• _Exercise brief_
Please answer these questions about the passage on filling in identity forms below, numbering each answer to match.
1. Whose name goes in the middle-name position for a first-born son?
2. Which two documents could serve as proof of the son's name?
3. What color pen did the gazetted officer wield?

***** Source *****

Wisdom of having the shortest possible name with no middle and last names, dawned on me at the time I filled up the form for the Unique Identity and the Permanent Account Number for my son when he turned eighteen. These are identity numbers issued to citizens to prove their existence, individuality and status and this process can be extremely arduous and knotty if your name is a mouthful.
As tradition, customs and faith demanded that I name my child with a first name, normally used to call, followed by the paternal grandfather’s name for the first born son and maternal grandfather’s name for the second ( wonder what would be for the third one!)and this would manifest as the middle name and the official one too and finally tagging behind, the father’s name as the surname! So my son’s appellation was a mile long and did not have a clue then as to what the repercussions would be.
Not realizing what was in store for me, I merrily filled up the square boxes under the category “First, Middle and Surname or last name”, the asterisks reminded me that no initials were allowed; now here comes the cliff hanger, I had to provide proof or evidence of his name which could be either his birth certificate or the school graduation certificate and in both of them, the initials were not expanded and my form was rejected as the names could not be corroborated!
I tried to explain my predicament to the issuing authorities and the conversation that ensued between a harrowed me and the customer care representative drove each other up the wall and finally I blew a fuse with her parrot like repetitions of the things that were already known to me and was on the verge of calling her names! The nomenclature duel was not getting me anywhere and the next couple of hours were spent in a kind of jigsaw exercise as to what letters would go in what boxes.
There is a silver lining in every cloud and that’s where appendices come into play, I jumped with joy on a distant probability of cracking the code like Alan Turin’s decoding Christopher and headed to the nearest gazetted officer who wielded the green pen and one who could vouch for my son’s existence and give a certificate to that effect. This deal came in the absence of my son’s physical presence, with a price of course and further pleading, cajoling and convincing for the Photostat copy of the officer’s identity.
Yet another time I submitted the form attaching the required documents to support my claim and as I wait with fingers crossed for the successful verification completed check, all I can say is the name of the game is ‘keep your name short, sweet and simple’ and why in God’s name is filling up forms so cumbersome!!!

***** Data supplied *****

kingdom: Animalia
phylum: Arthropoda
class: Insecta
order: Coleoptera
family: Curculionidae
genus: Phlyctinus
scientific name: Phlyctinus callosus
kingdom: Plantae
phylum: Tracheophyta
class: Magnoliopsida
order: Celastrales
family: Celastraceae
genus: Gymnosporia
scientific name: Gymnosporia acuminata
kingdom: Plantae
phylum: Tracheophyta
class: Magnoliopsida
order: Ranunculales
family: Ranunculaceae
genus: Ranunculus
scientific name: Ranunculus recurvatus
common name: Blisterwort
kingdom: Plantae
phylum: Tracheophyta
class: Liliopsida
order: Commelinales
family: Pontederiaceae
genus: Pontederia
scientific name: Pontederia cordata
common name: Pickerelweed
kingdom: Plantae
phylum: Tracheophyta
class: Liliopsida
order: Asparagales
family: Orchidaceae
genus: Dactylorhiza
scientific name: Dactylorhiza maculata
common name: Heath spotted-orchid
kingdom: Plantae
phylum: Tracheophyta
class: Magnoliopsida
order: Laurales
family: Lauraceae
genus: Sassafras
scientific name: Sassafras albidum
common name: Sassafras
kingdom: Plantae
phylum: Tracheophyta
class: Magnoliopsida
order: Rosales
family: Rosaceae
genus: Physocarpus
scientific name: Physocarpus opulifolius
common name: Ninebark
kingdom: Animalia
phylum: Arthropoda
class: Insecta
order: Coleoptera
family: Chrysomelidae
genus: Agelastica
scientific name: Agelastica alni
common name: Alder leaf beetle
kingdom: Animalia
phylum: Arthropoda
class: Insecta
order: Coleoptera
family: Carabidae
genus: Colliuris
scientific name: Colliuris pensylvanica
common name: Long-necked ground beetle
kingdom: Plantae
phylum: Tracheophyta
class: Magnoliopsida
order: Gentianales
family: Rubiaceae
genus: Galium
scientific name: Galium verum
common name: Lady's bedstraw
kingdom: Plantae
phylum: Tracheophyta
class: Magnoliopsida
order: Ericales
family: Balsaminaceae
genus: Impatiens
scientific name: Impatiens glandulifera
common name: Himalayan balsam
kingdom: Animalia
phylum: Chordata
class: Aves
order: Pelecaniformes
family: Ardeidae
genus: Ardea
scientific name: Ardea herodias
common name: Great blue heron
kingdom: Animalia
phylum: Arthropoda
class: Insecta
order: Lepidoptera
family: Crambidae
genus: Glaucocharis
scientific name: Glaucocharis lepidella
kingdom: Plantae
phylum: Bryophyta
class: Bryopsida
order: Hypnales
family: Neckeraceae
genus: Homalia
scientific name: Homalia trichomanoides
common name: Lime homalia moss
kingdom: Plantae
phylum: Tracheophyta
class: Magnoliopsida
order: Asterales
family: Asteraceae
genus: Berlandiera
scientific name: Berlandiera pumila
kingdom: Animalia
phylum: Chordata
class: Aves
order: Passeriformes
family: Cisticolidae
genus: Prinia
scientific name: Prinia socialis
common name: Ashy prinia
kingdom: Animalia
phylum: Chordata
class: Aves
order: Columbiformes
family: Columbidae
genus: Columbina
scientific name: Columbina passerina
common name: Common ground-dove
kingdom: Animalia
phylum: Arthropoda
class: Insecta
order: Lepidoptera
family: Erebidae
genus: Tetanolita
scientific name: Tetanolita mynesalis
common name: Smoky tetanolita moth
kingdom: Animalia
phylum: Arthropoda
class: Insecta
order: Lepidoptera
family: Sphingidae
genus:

*****

• _Written answer_
1. The paternal grandfather's name.
2. His birth certificate or his school graduation certificate.
3. Green.